El desfase entre opinión e información que nos brinda la prensa debería ser sorprendente. El debate de ideas tiende a concentrarse en torno a cómo continuar con las altas tasas de crecimiento de los últimos años. No obstante, la información nos confronta con un avance arrollador de la transgresión de la ley, en sus distintos rostros: envilecimiento y corrupción de muchos políticos y funcionarios, y, como sello de la misma moneda, extensión de una delincuencia con cada vez menos respeto por la vida. Este desfase entre el aluvión de hechos criminales y las opiniones que solo se preocupan por lograr un crecimiento máximo, tiene muchas explicaciones.

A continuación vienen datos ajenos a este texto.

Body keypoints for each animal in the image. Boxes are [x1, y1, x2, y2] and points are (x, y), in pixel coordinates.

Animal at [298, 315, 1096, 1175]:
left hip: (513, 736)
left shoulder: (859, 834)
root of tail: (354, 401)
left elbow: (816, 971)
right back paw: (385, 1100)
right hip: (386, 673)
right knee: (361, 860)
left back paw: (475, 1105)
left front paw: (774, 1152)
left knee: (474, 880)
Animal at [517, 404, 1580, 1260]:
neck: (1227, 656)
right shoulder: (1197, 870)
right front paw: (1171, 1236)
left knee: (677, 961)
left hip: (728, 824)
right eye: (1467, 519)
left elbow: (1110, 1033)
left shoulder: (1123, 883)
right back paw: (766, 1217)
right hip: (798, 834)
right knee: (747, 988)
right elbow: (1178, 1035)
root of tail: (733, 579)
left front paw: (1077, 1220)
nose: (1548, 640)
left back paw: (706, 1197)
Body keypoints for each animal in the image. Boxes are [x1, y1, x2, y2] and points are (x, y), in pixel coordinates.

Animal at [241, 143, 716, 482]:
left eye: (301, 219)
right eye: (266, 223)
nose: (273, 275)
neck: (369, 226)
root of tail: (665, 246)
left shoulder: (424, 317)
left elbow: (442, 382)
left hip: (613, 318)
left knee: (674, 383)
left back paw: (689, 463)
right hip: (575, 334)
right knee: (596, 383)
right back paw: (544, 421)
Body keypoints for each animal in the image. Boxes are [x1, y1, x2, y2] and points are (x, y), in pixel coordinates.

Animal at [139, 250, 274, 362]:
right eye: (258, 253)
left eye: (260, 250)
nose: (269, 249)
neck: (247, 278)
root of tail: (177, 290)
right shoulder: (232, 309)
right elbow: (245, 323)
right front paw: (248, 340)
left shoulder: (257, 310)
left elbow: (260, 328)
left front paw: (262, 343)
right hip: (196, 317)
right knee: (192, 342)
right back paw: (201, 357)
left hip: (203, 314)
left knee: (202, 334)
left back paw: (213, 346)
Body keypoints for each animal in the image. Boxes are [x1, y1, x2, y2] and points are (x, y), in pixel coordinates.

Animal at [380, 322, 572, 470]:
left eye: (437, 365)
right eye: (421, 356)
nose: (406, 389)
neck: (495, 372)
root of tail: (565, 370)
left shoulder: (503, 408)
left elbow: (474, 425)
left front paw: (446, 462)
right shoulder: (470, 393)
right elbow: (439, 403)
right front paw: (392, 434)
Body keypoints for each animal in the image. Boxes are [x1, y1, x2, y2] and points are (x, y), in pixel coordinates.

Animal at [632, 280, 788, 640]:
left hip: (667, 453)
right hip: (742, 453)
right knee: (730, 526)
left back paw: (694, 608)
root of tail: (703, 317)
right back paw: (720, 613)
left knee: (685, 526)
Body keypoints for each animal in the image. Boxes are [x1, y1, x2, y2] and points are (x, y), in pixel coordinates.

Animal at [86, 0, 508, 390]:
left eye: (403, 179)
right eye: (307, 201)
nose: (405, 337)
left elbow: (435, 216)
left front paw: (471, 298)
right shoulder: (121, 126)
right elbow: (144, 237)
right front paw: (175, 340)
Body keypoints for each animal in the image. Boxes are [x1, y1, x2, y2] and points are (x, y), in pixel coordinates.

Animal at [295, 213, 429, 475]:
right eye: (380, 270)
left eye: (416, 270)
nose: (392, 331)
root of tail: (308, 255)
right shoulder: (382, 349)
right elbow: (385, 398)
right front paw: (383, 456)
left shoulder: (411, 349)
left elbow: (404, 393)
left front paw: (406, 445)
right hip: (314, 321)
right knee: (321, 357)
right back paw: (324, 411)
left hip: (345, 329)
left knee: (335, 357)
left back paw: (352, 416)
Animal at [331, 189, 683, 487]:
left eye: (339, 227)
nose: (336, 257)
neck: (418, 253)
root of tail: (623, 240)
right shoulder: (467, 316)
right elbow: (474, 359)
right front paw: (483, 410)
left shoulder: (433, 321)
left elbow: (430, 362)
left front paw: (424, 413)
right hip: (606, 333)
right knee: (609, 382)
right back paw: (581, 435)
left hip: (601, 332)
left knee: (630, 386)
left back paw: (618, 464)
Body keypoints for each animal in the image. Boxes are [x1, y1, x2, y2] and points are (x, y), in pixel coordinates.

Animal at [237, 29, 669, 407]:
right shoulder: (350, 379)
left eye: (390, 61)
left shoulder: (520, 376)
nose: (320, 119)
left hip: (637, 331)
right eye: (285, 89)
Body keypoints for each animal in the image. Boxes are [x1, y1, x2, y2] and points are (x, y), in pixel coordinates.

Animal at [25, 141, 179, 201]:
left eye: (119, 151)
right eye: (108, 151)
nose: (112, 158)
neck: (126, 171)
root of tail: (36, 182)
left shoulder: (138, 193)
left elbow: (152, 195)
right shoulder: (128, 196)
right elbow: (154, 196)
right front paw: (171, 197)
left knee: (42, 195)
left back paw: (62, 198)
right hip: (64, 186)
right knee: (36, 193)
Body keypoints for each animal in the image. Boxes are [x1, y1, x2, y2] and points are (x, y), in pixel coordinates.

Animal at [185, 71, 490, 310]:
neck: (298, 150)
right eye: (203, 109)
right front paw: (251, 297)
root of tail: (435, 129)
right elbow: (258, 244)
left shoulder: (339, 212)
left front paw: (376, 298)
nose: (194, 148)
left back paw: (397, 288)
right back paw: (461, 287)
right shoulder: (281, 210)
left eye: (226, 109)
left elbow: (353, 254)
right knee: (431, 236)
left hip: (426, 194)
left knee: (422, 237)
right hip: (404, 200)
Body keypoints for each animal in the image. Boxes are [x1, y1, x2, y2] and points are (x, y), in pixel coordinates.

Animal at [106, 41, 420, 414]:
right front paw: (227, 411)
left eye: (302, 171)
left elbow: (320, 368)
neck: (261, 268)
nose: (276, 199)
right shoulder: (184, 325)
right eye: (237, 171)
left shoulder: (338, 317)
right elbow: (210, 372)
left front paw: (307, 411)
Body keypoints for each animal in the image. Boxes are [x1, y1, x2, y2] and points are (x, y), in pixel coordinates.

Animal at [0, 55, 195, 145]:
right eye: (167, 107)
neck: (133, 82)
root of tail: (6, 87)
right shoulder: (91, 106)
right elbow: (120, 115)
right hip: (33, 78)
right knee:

Una es que muchos aceptan la corrupción como un mal necesario siempre y cuando sea parte de una gestión eficaz. Esto es lo que dejan ver las encuestas que revelan que la honradez no es una virtud especialmente apreciada por muchos ciudadanos. De hecho, sobre las figuras mayores de la política peruana penden indicios muy concretos de corrupción (Alan García, Alejandro Toledo, Luis Castañeda). La trasgresión se ha naturalizado como algo normal e inevitable.
Otra explicación se refiere al complemento de la trasgresión de guante blanco que es la delincuencia. ¿Por qué la proliferación de la delincuencia no es objeto de un debate como el que sí sucede respecto al crecimiento económico? No por falta de interés en la ciudadanía, pues en las encuestas el tema de la inseguridad aparece como más importante que el desempleo y la pobreza. En vez de un debate que permita ir al fondo del problema para formular un conjunto de políticas coordinadas de prevención, captura y sanción, lo que tenemos es la creencia ingenua en que un hombre resuelto pueda acabar con la criminalidad mediante acciones espectaculares.
El desfase entre la inquietud ciudadana y el debate público traduce el economicismo de la perspectiva neoliberal que cree que el crecimiento máximo es el óptimo y, sobre todo, que el aumento de la riqueza, de por sí, es la solución a todos los problemas. Entonces, si todo se arregla con más dinero, el único problema que merece atención es cómo aumentar la inversión, el producto y la riqueza.
No obstante, la situación peruana de los recientes años es un caso paradigmático de cómo así lo máximo no es lo óptimo. Especialmente cuando mucho del crecimiento ha dependido de las rentas de recursos naturales que han motivado ingresos inesperados que han sido malgastados, incentivándose la corrupción y el envilecimiento de la política. Para decirlo en pocas palabras: no puede ser casualidad que la región más favorecida por el canon minero, Áncash, sea aquella donde se haya desatado la más nefasta corrupción, al extremo de la aparición de los sicarios y el asesinato de los opositores políticos.
Por desgracia, en la historia del Perú se registran episodios parecidos. El auge del guano en el siglo XIX, especialmente en el gobierno de José Rufino Echenique (1851-1855), llevó a un despilfarro en guerras civiles y coimas, de manera que la mayor parte de esta riqueza desapareció sin dejar huella. Y durante el Oncenio, gobierno de Augusto B. Leguía de 1919 a 1930, ocurrió otro tanto, aunque en menor escala: la abundancia de préstamos condujo al enriquecimiento de los prohombres del régimen.
Entonces, la pretensión de apostar por un crecimiento máximo tratando de explotar todos los recursos naturales, evade el tema del crecimiento óptimo que sería aquel compatible con la capacidad de gasto productivo y la construcción de una institucionalidad sólida. La idea de un crecimiento óptimo supone también que el aumento de la riqueza sea resultado del esfuerzo y no de la transgresión.
Nada duradero puede construirse sino es sobre la base de instituciones firmes y de un respeto generalizado a la ley. Y la corrupción de muchos en la clase política es una escuela de desmoralización que incrementa la delincuencia común. La pobreza puede disminuir, pero, en una sociedad de consumo, las necesidades aumentan; y, en este contexto, los políticos enriquecidos e impunes representan un pésimo ejemplo.
Entonces, en vez de discutir –solo– el logro de un crecimiento máximo deberíamos comenzar a tomar conciencia del desquiciamiento de nuestra vida colectiva. Desde esta reflexión, será posible pensar en un crecimiento óptimo, sustentable, respetuoso de la naturaleza, destinado a fortalecer la vigencia de la ley y la justicia.